→ Assignment
The whole listing is to be given again without alteration, except that its pictures are dropped.

Segment Open

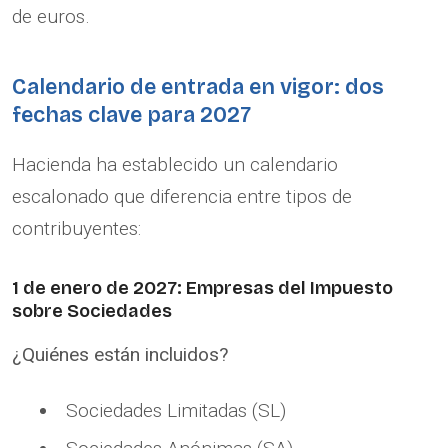
de euros.
Calendario de entrada en vigor: dos
fechas clave para 2027
Hacienda ha establecido un calendario
escalonado que diferencia entre tipos de
contribuyentes:
1 de enero de 2027: Empresas del Impuesto
sobre Sociedades
¿Quiénes están incluidos?
Sociedades Limitadas (SL)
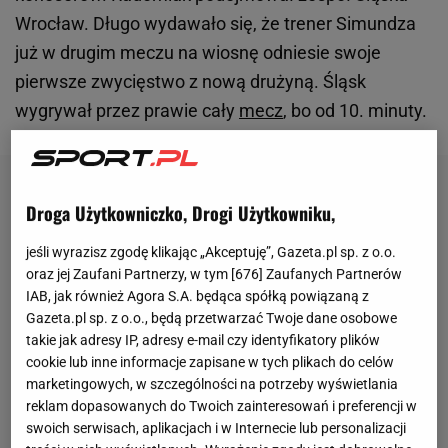
Wrocław. Długo wydawało się, że trener Simundza
już w drugim meczu na wiosnę odniesie swoje
pierwsze zwycięstwo z nową drużyną. Śląsk
wygrywał przez prawie cały
mecz
, bo od 10. minuty.
Droga Użytkowniczko, Drogi Użytkowniku,
jeśli wyrazisz zgodę klikając „Akceptuję”, Gazeta.pl sp. z o.o.
oraz jej Zaufani Partnerzy, w tym [
676
] Zaufanych Partnerów
IAB, jak również Agora S.A. będąca spółką powiązaną z
Gazeta.pl sp. z o.o., będą przetwarzać Twoje dane osobowe
takie jak adresy IP, adresy e-mail czy identyfikatory plików
cookie lub inne informacje zapisane w tych plikach do celów
marketingowych, w szczególności na potrzeby wyświetlania
reklam dopasowanych do Twoich zainteresowań i preferencji w
swoich serwisach, aplikacjach i w Internecie lub personalizacji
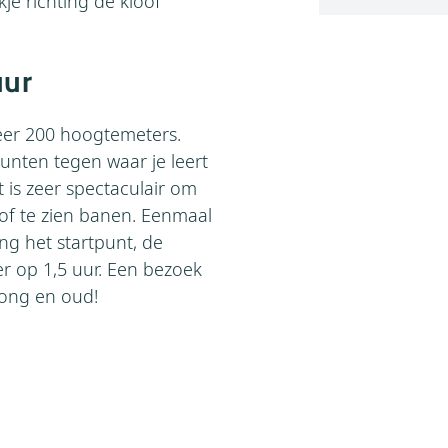
je richting de kloof
uur
eer 200 hoogtemeters.
nten tegen waar je leert
 is zeer spectaculair om
of te zien banen. Eenmaal
ng het startpunt, de
r op 1,5 uur. Een bezoek
jong en oud!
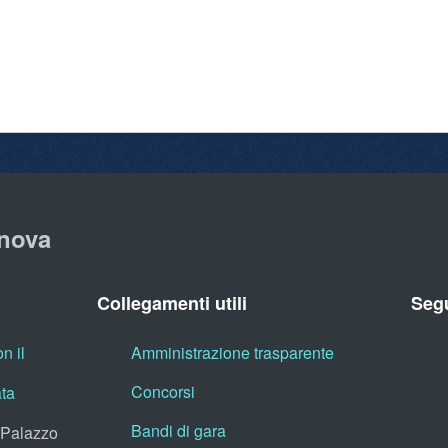
nova
Collegamenti utili
Segu
n il
Amministrazione trasparente
Concorsi
ata
Bandi di gara
, Palazzo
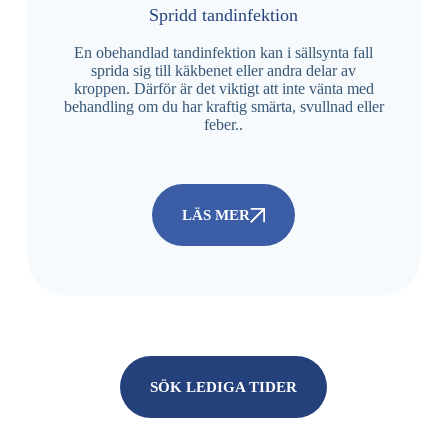
Spridd tandinfektion
En obehandlad tandinfektion kan i sällsynta fall
sprida sig till käkbenet eller andra delar av
kroppen. Därför är det viktigt att inte vänta med
behandling om du har kraftig smärta, svullnad eller
feber..
LÄS MER
SÖK LEDIGA TIDER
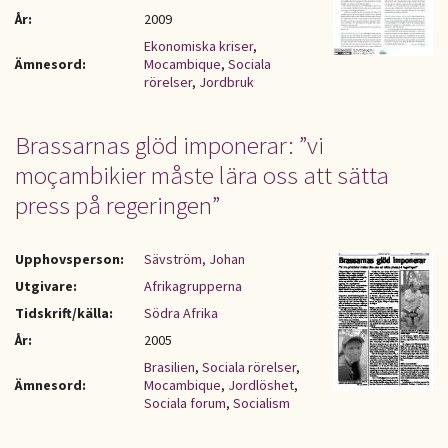
År:
2009
Ekonomiska kriser
,
Ämnesord:
Mocambique
,
Sociala
rörelser
,
Jordbruk
Brassarnas glöd imponerar: ”vi
moçambikier måste lära oss att sätta
press på regeringen”
Upphovsperson:
Sävström, Johan
Utgivare:
Afrikagrupperna
Tidskrift/källa:
Södra Afrika
År:
2005
Brasilien
,
Sociala rörelser
,
Ämnesord:
Mocambique
,
Jordlöshet
,
Sociala forum
,
Socialism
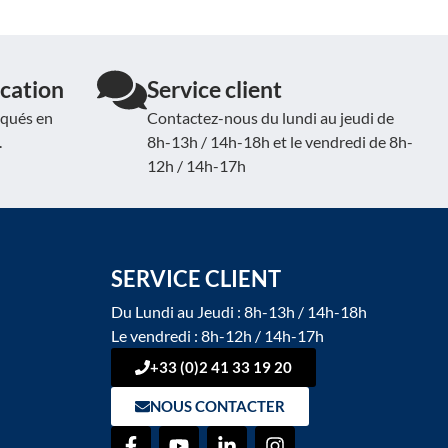
cation
Service client
iqués en
Contactez-nous du lundi au jeudi de
.
8h-13h / 14h-18h et le vendredi de 8h-
12h / 14h-17h
SERVICE CLIENT
Du Lundi au Jeudi : 8h-13h / 14h-18h
Le vendredi : 8h-12h / 14h-17h
+33 (0)2 41 33 19 20
NOUS CONTACTER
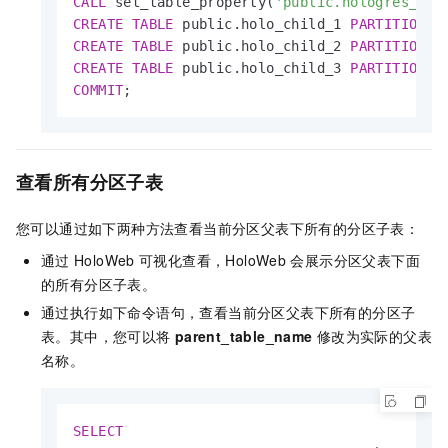
CALL
 set_table_property(
'public.hologres_par
CREATE
TABLE
 public.holo_child_1 
PARTITION
O
CREATE
TABLE
 public.holo_child_2 
PARTITION
O
CREATE
TABLE
 public.holo_child_3 
PARTITION
O
COMMIT
;
查看所有分区子表
您可以通过如下两种方法查看当前分区父表下所有的分区子表：
通过
HoloWeb
可视化查看，HoloWeb
会展示分区父表下面
的所有分区子表。
通过执行如下命令语句，查看当前分区父表下所有的分区子
表。其中，您可以将
parent_table_name
修改为实际的父表
名称。
SELECT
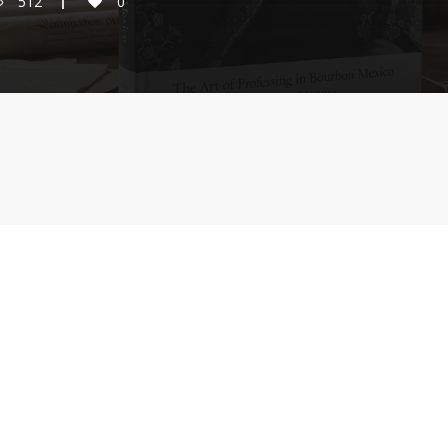
512
0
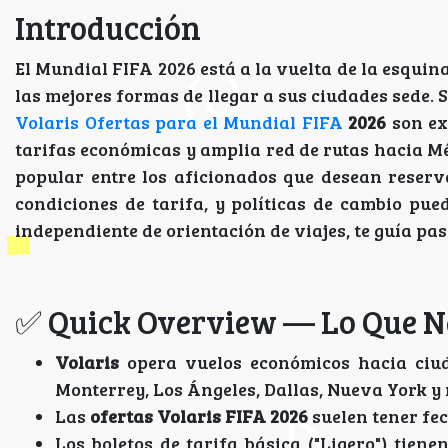
Introducción
El Mundial FIFA 2026 está a la vuelta de la esquin
las mejores formas de llegar a sus ciudades sede. S
Volaris Ofertas para el Mundial FIFA
2026
son ex
tarifas económicas y amplia red de rutas hacia M
popular entre los aficionados que desean reser
condiciones de tarifa, y políticas de cambio pue
independiente de orientación de viajes, te guía pas
✅ Quick Overview — Lo Que Ne
Volaris
opera vuelos económicos hacia ciud
Monterrey, Los Ángeles, Dallas, Nueva York y
Las
ofertas Volaris FIFA 2026
suelen tener fec
Los boletos de tarifa básica ("Ligero") tien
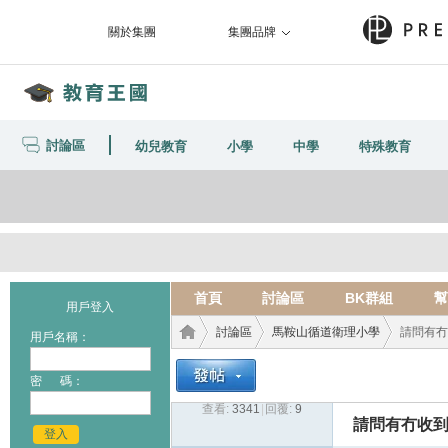
關於集團
集團品牌
討論區
幼兒教育
小學
中學
特殊教育
首頁
討論區
BK群組
幫
用戶登入
討論區
馬鞍山循道衛理小學
請問有冇
用戶名稱：
密 碼：
查看:
3341
|
回覆:
9
教育
›
›
›
請問有冇收到馬
登入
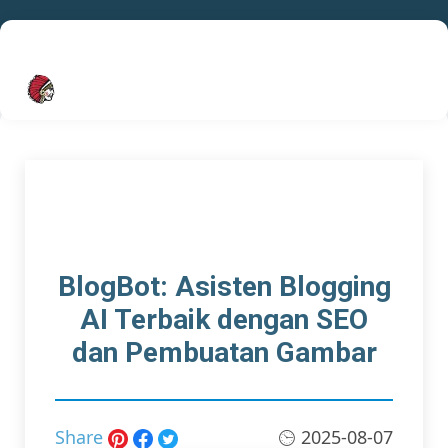
SPINNERCHIEF
BlogBot: Asisten Blogging
AI Terbaik dengan SEO
dan Pembuatan Gambar
Share
2025-08-07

Segment Closed

→ Answer box
de euros.
Calendario de entrada en vigor: dos
fechas clave para 2027
Hacienda ha establecido un calendario
escalonado que diferencia entre tipos de
contribuyentes:
1 de enero de 2027: Empresas del Impuesto
sobre Sociedades
¿Quiénes están incluidos?
Sociedades Limitadas (SL)
Wrocław. Długo wydawało się, że trener Simundza
już w drugim meczu na wiosnę odniesie swoje
pierwsze zwycięstwo z nową drużyną. Śląsk
wygrywał przez prawie cały
mecz
, bo od 10. minuty.
Droga Użytkowniczko, Drogi Użytkowniku,
jeśli wyrazisz zgodę klikając „Akceptuję”, Gazeta.pl sp. z o.o.
oraz jej Zaufani Partnerzy, w tym [
676
] Zaufanych Partnerów
IAB, jak również Agora S.A. będąca spółką powiązaną z
Gazeta.pl sp. z o.o., będą przetwarzać Twoje dane osobowe
takie jak adresy IP, adresy e-mail czy identyfikatory plików
cookie lub inne informacje zapisane w tych plikach do celów
marketingowych, w szczególności na potrzeby wyświetlania
reklam dopasowanych do Twoich zainteresowań i preferencji w
swoich serwisach, aplikacjach i w Internecie lub personalizacji
je richting de kloof
uur
eer 200 hoogtemeters.
nten tegen waar je leert
 is zeer spectaculair om
of te zien banen. Eenmaal
ng het startpunt, de
r op 1,5 uur. Een bezoek
jong en oud!
nova
Collegamenti utili
Segu
n il
Amministrazione trasparente
Concorsi
ata
Bandi di gara
, Palazzo
Spridd tandinfektion
En obehandlad tandinfektion kan i sällsynta fall
sprida sig till käkbenet eller andra delar av
kroppen. Därför är det viktigt att inte vänta med
behandling om du har kraftig smärta, svullnad eller
feber..
LÄS MER
SÖK LEDIGA TIDER
År:
2009
Ekonomiska kriser
,
Ämnesord:
Mocambique
,
Sociala
rörelser
,
Jordbruk
Brassarnas glöd imponerar: ”vi
moçambikier måste lära oss att sätta
press på regeringen”
Upphovsperson:
Sävström, Johan
Utgivare:
Afrikagrupperna
Tidskrift/källa:
Södra Afrika
År:
2005
Brasilien
,
Sociala rörelser
,
Ämnesord:
Mocambique
,
Jordlöshet
,
Sociala forum
,
Socialism
cation
Service client
iqués en
Contactez-nous du lundi au jeudi de
.
8h-13h / 14h-18h et le vendredi de 8h-
12h / 14h-17h
SERVICE CLIENT
Du Lundi au Jeudi : 8h-13h / 14h-18h
Le vendredi : 8h-12h / 14h-17h
+33 (0)2 41 33 19 20
NOUS CONTACTER
CALL
 set_table_property(
'public.hologres_par
CREATE
TABLE
 public.holo_child_1 
PARTITION
O
CREATE
TABLE
 public.holo_child_2 
PARTITION
O
CREATE
TABLE
 public.holo_child_3 
PARTITION
O
COMMIT
;
查看所有分区子表
您可以通过如下两种方法查看当前分区父表下所有的分区子表：
通过
HoloWeb
可视化查看，HoloWeb
会展示分区父表下面
的所有分区子表。
通过执行如下命令语句，查看当前分区父表下所有的分区子
表。其中，您可以将
parent_table_name
修改为实际的父表
名称。
SELECT
512
0
Introducción
El Mundial FIFA 2026 está a la vuelta de la esquin
las mejores formas de llegar a sus ciudades sede. S
Volaris Ofertas para el Mundial FIFA
2026
son ex
tarifas económicas y amplia red de rutas hacia M
popular entre los aficionados que desean reser
condiciones de tarifa, y políticas de cambio pue
independiente de orientación de viajes, te guía pas
✅ Quick Overview — Lo Que Ne
Volaris
opera vuelos económicos hacia ciud
Monterrey, Los Ángeles, Dallas, Nueva York y
Las
ofertas Volaris FIFA 2026
suelen tener fec
Los boletos de tarifa básica ("Ligero") tien
關於集團
集團品牌
討論區
幼兒教育
小學
中學
特殊教育
首頁
討論區
BK群組
幫
用戶登入
討論區
馬鞍山循道衛理小學
請問有冇
用戶名稱：
密 碼：
查看:
3341
|
回覆:
9
教育
›
›
›
請問有冇收到馬
登入
SPINNERCHIEF
BlogBot: Asisten Blogging
AI Terbaik dengan SEO
dan Pembuatan Gambar
Share
2025-08-07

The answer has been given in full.